I suppose that’s why the W3C was started…to combat confusion through the creation of standards and guidelines. However, when anything like that is started, you have to wonder if the point is inclusion or exclusion. One of the W3C’s stated goals is “web for everyone”. Really? I have to wonder how many people can understand and successfully follow the W3C’s 90 standards and guidelines. To me, it seems that the more hoops a group wants you to jump through, the more they want you to fail. That may be a pessimistic view, but it’s how I feel. Maybe I’m just in a mood because I found a nail, and a leak, in my tire.

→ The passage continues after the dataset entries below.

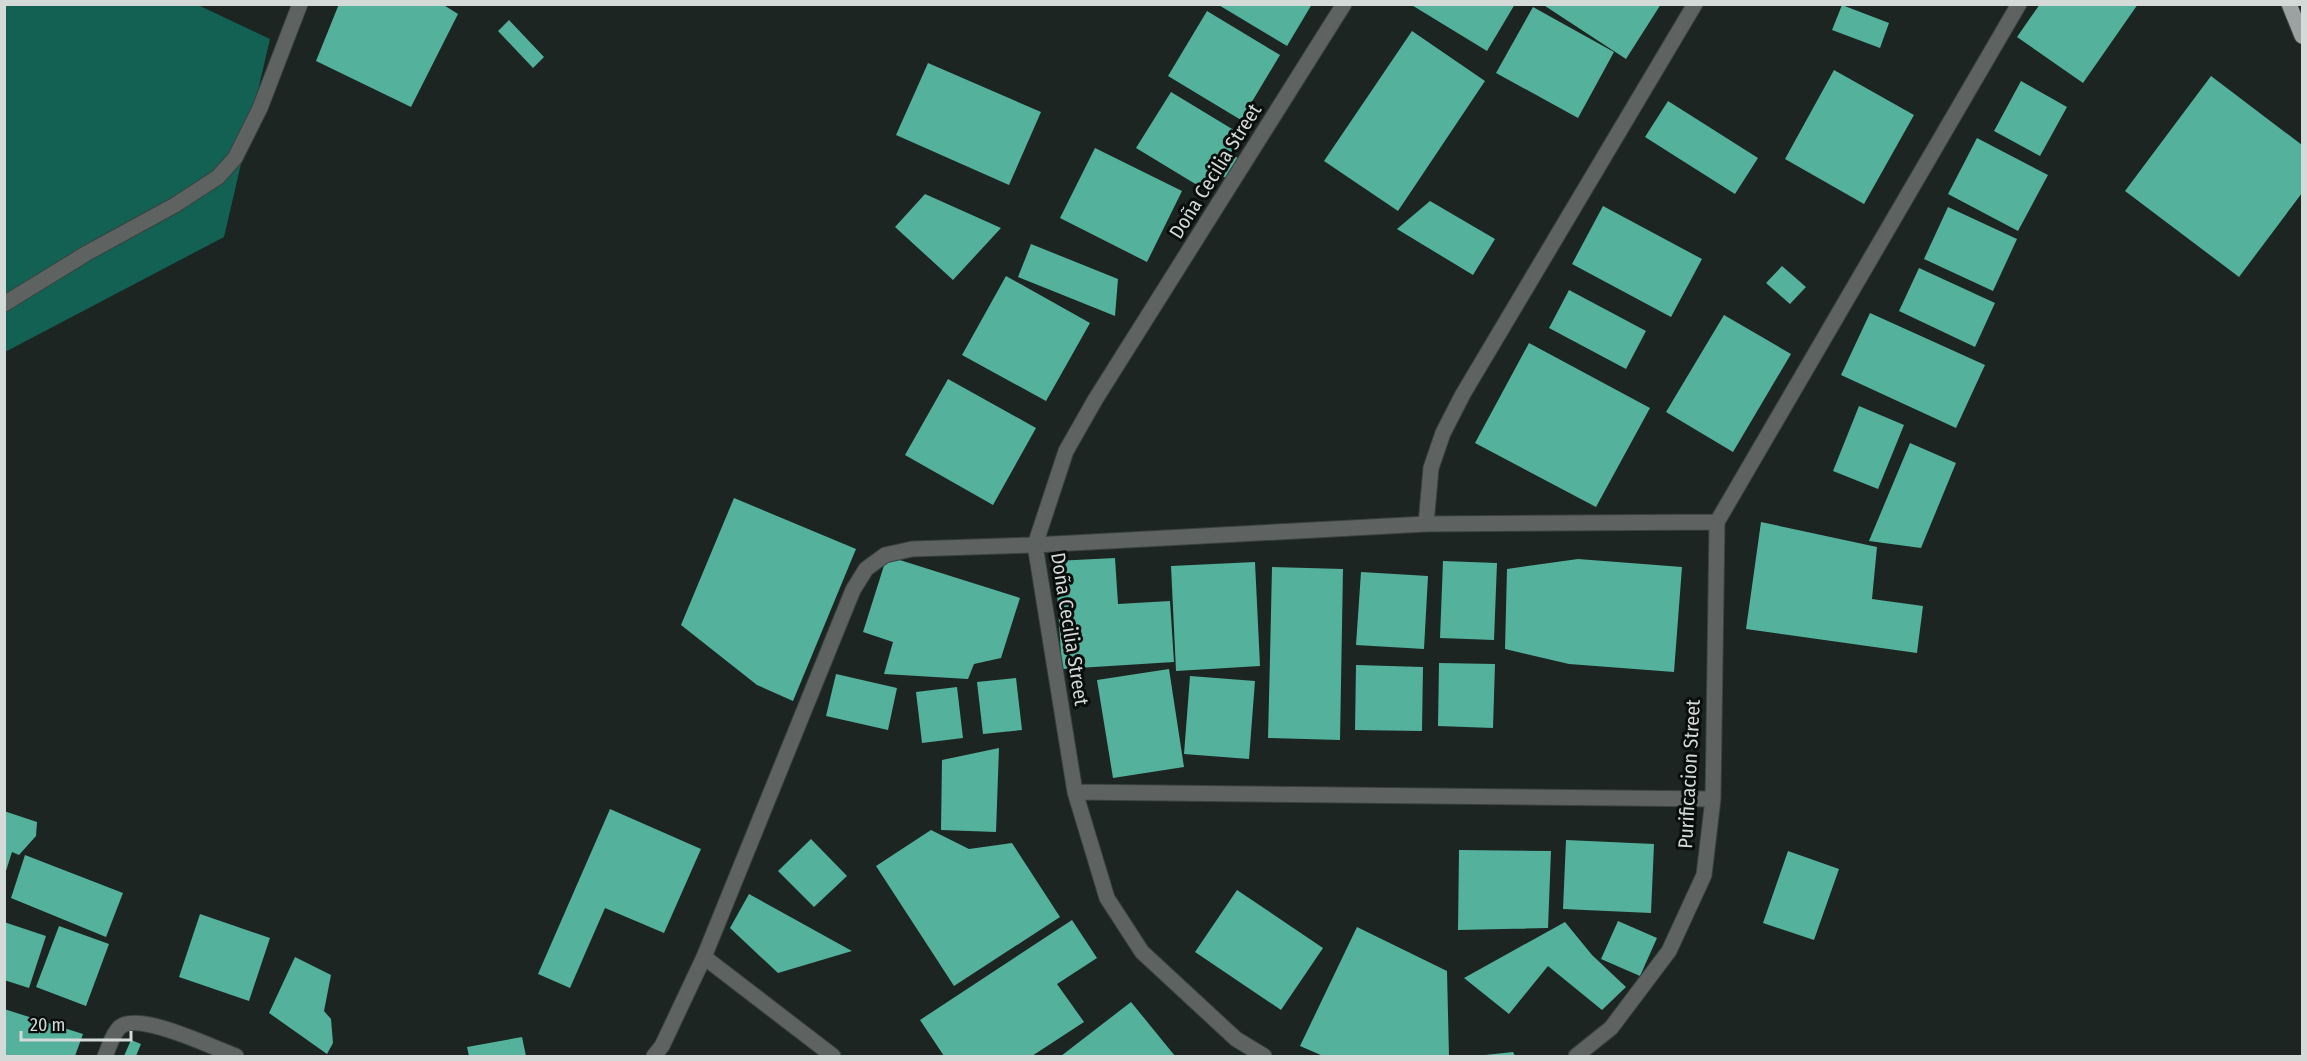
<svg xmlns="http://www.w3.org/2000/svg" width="2307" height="1061" font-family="'Fira Sans Condensed',sans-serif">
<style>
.forest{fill:#126153}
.building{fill:#53b19c}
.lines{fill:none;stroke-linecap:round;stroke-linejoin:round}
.minor-casing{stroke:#39423f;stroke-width:17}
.primary-casing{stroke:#39423f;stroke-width:17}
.minor{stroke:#5e6361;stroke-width:15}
.primary{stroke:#9aa3a1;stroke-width:15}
.labels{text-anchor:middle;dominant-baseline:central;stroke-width:6;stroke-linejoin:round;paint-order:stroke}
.street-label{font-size:20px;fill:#d4dad8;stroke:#090d0c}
</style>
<rect width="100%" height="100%" fill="#1c2522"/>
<path class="forest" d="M5,5H198L270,39L224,237L5,352Z"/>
<path class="building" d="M339,4H442L458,14L411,107L316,61Z
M1217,4H1312L1287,46Z
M1410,4H1515L1487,51Z
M1542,4H1661L1626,59Z
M2040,4H2138L2083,83L2017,37Z
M1842,5L1889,23L1880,48L1832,30Z
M1533,7L1614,52L1578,118L1496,73Z
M1207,11L1280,55L1241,120L1168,76Z
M509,20L544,57L533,68L498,31Z
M1412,31L1485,81L1398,211L1324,161Z
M928,63L1041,112L1009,185L896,135Z
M1834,70L1914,115L1864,204L1785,159Z
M2211,76L2302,145V193L2239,277L2125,191Z
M2021,81L2067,107L2040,156L1994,131Z
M1171,92L1242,135L1230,154L1238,158L1226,178L1218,174L1207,191L1136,148Z
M1668,101L1758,158L1735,194L1645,137Z
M1977,138L2048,175L2018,231L1948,194Z
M1095,148L1182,191L1147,262L1060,218Z
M925,194L1001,228L953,280L895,227Z
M1430,201L1495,239L1473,275L1397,229Z
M1603,206L1702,259L1671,317L1572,264Z
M1948,207L2017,239L1993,291L1924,259Z
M1031,244L1118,279L1115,316L1018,277Z
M1782,266L1806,287L1790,304L1766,283Z
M1919,268L1995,303L1975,347L1899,311Z
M1006,276L1090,323L1046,401L962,355Z
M1569,290L1646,331L1626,369L1549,328Z
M1870,313L1985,365L1956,428L1841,375Z
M1724,315L1791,354L1733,452L1666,412Z
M1529,343L1650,408L1596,507L1475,443Z
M948,379L1036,428L993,505L905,455Z
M1859,406L1904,425L1878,489L1833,471Z
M1910,443L1956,463L1921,548L1869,541Z
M734,498L856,549L793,701L757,685L681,625Z
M1761,522L1877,547L1872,599L1923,606L1917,653L1746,629Z
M887,556L1020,598L1001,658L974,664L968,679L884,674L893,642L863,632Z
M1115,558L1118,604L1170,601L1174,662L1062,669L1055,561Z
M1578,559L1682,567L1674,672L1569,664L1505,649L1507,569Z
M1443,561L1497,563L1494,640L1440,638Z
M1255,562L1260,666L1176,671L1171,566Z
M1272,567L1343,569L1340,740L1268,738L1270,657L1297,658L1270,657Z
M1361,572L1428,576L1424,649L1356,645Z
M1439,663L1495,664L1493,728L1438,726Z
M1356,665L1423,667L1422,731L1355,730Z
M1169,669L1184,767L1113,778L1097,680Z
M836,674L897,688L888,730L826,716Z
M1190,676L1255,681L1249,759L1184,754Z
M1016,678L1022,730L983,734L977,682Z
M957,687L963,738L922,743L916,692Z
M999,748L996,832L941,830L942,760Z
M610,809L701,849L664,933L605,908L570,988L538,974Z
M4,811L37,822L36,836L19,855L12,852L5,874Z
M931,830L969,849L1012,843L1060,917L954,986L876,866Z
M811,839L847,876L814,907L778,871Z
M1566,840L1654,844L1651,913L1563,909Z
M1459,850L1551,851L1548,928L1458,930Z
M1788,851L1839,869L1814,940L1763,923Z
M25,855L123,893L106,937L11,898Z
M1237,890L1323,948L1281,1010L1195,952Z
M749,894L852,951L778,973L730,928Z
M200,914L270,938L249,1001L179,977Z
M1072,920L1097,958L1057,984L1084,1022L1032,1056H944L920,1020Z
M1618,921L1657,938L1640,976L1601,959Z
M4,922L46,936L29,988L4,980Z
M1565,922L1592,955L1626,987L1602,1010L1548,966L1509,1014L1464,978Z
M59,926L109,944L86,1006L36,987Z
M1357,927L1447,971L1449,1056H1323L1300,1046Z
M295,957L331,975L324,1011L331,1019L333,1043L327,1054L269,1013Z
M1131,1002L1175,1056H1061Z
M4,1009L83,1034L75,1056H4Z
M522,1037L526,1056H469L467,1047Z
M131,1040L141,1044L136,1056H124Z
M1513,1052L1515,1056H1485V1055Z"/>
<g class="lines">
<g class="minor-casing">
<path id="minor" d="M4,304L87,253L175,205L218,177L235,158L260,108L300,4
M1426,524L1431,468L1443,433L1463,394L1695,4
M1075,792L1713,799
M704,957L833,1056
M105,1056C109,1048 112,1034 120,1027C139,1011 213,1048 236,1056
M654,1056L662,1046L704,957L853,590L866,569L885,555L912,549L1035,545L1426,524L1717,522
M1264,1056L1236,1039L1142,952L1107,898L1075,792L1035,545L1066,451L1095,400L1344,4
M1576,1056L1611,1028L1669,951L1704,875L1713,799L1717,522L2019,4"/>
</g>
<g class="primary-casing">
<path id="primary" d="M2289,4L2302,36"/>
</g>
<use href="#minor" class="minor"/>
<use href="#primary" class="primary"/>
</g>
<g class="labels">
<g class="street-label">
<text transform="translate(1215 171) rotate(-58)">Doña Cecilia Street</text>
<text transform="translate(1070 629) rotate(81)">Doña Cecilia Street</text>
<text transform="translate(1689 774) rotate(-87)">Purificacion Street</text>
</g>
</g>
<rect width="2307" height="1061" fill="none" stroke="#d4dad8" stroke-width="12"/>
<path d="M21 1031v9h110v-9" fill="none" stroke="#d4dad8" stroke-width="3"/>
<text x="30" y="1031" font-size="18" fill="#d4dad8" stroke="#090d0c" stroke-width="4.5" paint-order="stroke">20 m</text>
</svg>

The Web Accessibility Initiative (WAI) focuses on accessibility for people with disabilities. For this initiative, a disability can include visual, auditory, physical, speech, cognitive, and neurological disabilities. This, I suppose, works towards W3C’s goal of web accessibility for everyone, which is very nice and politically correct. W3C’s opinion is that these accessibility guidelines will also benefit completely able folk who have different used needs, preferences, and “situations” (more specifically, technology and equipment), which can affect their ability to access and use the internet. I think that they mean that the easier a website is to use, the easier it is to be used.
One of the “situations” that might affect users’ ability to use the internet is basic intelligence and/or gullibility. Because info that is on the internet is mostly unedited and unchecked, any person with the technology and some know-how can put out anything they want. Anyone can do it. And the problem is that we, the users, have little way to tell the fact from the fiction.
In some ways, the use of Alt tags can help combat this problem (as well as the inclusive function they can serve for people who don’t have powerful connections…Alt tags can let those users know what a photo is before it loads, or if it can’t be loaded at all). A few years ago, I almost fell victim to an internet scam. I received a phone call saying that I had won a trip to Florida. They gave me the URL, where I could check out my prize. The hotel looked amazing in the photo. But for some reason, while I was looking at the site, I let my mouse hover over the photo. The cursor let me know that the photo which the company was pretending to be their hotel in Florida, was actually a resort in the Mediterrannean. The clever crooks hadn’t even bothered to change the Alt tag. Needless to say, I didn’t take advantage of that prize trip.
And that’s just another reason why Alt tags are handy.